If not for a hamstring injury he suffered during a World Baseball Classic game, Brandon Nimmo would probably be a near lock to make the Mets’ Opening Day roster. The outfielder is one of many on the Mets’ 40-man roster, but given the context of all of the other players in that mix, Nimmo’s role would seem fairly clear, at least to start the season.
If it seems like Nimmo has been with the Mets forever, that might be because this June will mark the sixth anniversary of the day the team drafted him in the first round with the 13th overall pick. As he worked his way up the minor league ranks, Nimmo’s numbers at the plate were typically good but never really jumped off the page.
Last year in Las Vegas, though, he took well to the Triple-A game in the hitter-friendly environment of the league and the 51s’ home ballpark and had a .352/.423/.541 line there. Some of that production should absolutely be attributed to the conditions, but it was a big improvement from what he had done in Vegas in his time there in 2015. And his 2016 line compared well to the rest of the league.
With that, he made his major league debut, and the cliché—that he held his own—seems fair. From late June through early August, he hit just .237/.297/.288. The highlight of that span was undoubtedly his first major league home run, which was mammoth in its trajectory. The Mets sent him back to the minors in early August and brought him back up to the big leagues in September. He only made 16 plate appearances from then through the end of the season, but he hit .429/.500/.500 in them. Add that to his first stint, and he finished the year with a .274/.338/.329 line and an 87 wRC+.
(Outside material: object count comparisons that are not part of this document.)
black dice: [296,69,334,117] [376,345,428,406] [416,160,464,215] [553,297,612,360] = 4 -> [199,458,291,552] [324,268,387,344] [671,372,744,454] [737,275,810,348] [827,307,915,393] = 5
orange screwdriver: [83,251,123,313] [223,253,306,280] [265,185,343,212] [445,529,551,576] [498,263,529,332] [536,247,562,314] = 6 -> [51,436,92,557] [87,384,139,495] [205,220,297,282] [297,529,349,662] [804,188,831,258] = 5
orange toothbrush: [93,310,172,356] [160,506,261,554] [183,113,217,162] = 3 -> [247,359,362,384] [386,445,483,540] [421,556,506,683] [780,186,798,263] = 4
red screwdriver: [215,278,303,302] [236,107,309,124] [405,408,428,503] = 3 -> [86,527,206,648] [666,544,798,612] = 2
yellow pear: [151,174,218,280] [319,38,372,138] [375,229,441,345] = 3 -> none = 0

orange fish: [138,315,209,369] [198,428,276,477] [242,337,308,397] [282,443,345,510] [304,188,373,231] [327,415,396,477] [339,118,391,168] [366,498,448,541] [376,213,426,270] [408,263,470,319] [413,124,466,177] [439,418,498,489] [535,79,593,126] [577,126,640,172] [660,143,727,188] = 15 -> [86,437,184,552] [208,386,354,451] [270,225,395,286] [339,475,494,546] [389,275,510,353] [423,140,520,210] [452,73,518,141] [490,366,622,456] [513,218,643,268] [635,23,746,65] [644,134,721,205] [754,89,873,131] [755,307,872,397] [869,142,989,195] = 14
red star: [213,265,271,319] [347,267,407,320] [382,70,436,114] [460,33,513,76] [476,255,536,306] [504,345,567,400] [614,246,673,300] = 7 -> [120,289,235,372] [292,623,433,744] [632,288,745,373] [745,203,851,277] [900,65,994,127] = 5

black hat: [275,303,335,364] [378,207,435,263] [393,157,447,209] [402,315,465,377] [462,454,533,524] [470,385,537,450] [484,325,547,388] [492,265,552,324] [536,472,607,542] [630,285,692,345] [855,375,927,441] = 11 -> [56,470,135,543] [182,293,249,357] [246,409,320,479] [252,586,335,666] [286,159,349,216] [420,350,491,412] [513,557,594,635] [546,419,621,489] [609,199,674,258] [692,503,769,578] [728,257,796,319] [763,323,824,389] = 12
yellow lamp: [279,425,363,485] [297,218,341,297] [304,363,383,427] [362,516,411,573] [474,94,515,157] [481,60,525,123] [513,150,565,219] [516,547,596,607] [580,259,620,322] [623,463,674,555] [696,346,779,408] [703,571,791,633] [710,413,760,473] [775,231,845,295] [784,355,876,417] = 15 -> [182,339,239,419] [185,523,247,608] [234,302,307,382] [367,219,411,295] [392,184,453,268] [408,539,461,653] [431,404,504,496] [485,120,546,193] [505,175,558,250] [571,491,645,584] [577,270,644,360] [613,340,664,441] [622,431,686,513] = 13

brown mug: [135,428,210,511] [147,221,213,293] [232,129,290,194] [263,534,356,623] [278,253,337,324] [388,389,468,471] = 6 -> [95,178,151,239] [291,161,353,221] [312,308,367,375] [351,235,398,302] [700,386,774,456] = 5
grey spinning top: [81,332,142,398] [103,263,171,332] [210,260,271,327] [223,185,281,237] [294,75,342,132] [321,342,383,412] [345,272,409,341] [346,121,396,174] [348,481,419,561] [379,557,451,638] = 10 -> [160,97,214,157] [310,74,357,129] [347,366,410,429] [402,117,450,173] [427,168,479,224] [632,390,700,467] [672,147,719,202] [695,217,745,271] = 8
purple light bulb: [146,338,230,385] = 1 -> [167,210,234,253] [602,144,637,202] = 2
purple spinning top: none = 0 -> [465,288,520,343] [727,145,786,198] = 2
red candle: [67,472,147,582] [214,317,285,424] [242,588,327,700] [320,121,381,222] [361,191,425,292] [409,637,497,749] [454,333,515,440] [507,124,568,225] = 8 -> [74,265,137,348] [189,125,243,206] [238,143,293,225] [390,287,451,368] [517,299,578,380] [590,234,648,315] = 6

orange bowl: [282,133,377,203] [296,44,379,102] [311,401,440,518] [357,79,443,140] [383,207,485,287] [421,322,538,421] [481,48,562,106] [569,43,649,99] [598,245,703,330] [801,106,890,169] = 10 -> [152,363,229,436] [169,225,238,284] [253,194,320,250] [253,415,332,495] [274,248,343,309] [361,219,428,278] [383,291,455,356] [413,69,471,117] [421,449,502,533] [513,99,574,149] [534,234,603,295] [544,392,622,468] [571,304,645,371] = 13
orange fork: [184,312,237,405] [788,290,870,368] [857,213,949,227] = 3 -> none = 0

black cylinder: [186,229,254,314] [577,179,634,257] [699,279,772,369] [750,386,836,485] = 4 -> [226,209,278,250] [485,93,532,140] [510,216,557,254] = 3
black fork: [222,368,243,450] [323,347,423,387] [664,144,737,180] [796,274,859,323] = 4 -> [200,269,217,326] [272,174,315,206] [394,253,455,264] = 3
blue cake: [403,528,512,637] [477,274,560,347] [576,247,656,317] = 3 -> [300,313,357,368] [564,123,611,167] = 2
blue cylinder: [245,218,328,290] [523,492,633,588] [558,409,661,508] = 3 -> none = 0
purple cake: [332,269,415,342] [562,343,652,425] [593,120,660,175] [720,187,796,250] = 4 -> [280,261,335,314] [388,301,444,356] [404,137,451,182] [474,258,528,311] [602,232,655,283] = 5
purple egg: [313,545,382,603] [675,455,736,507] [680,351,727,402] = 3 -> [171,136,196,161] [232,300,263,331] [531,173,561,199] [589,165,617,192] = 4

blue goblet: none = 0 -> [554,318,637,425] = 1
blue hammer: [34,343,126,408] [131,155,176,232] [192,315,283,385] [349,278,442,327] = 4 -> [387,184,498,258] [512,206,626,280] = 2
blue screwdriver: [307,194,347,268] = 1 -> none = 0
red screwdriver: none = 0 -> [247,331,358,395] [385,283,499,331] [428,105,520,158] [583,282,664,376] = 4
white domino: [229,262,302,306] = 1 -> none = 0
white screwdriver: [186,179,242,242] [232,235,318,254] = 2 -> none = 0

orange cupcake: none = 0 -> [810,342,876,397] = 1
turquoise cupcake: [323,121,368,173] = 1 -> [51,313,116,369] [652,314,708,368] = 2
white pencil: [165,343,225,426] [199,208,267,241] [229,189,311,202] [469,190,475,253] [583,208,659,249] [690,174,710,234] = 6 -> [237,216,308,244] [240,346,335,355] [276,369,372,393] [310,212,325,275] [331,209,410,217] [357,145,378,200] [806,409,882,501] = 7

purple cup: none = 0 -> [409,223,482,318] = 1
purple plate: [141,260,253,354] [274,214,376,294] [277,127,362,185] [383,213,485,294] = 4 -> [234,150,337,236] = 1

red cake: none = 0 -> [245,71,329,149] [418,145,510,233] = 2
That doesn’t make Nimmo a lock for future success at baseball’s highest level, but there were at least encouraging signs. Still rookie-eligible, we ranked Nimmo the Mets’ sixth-best prospect on our top twenty-five this year. The general consensus among our prospect-writing crew was that Nimmo could be useful at the major league level.
With Michael Conforto ticketed for Las Vegas to play on an everyday basis and Yoenis Cespedes, Curtis Granderson, and Jay Bruce locked in as starters, Nimmo makes sense on the Mets’ bench alongside Juan Lagares. Whenever his hamstring is healthy, it would seem Nimmo will get that chance—and the chance to prove he’s in the majors for good.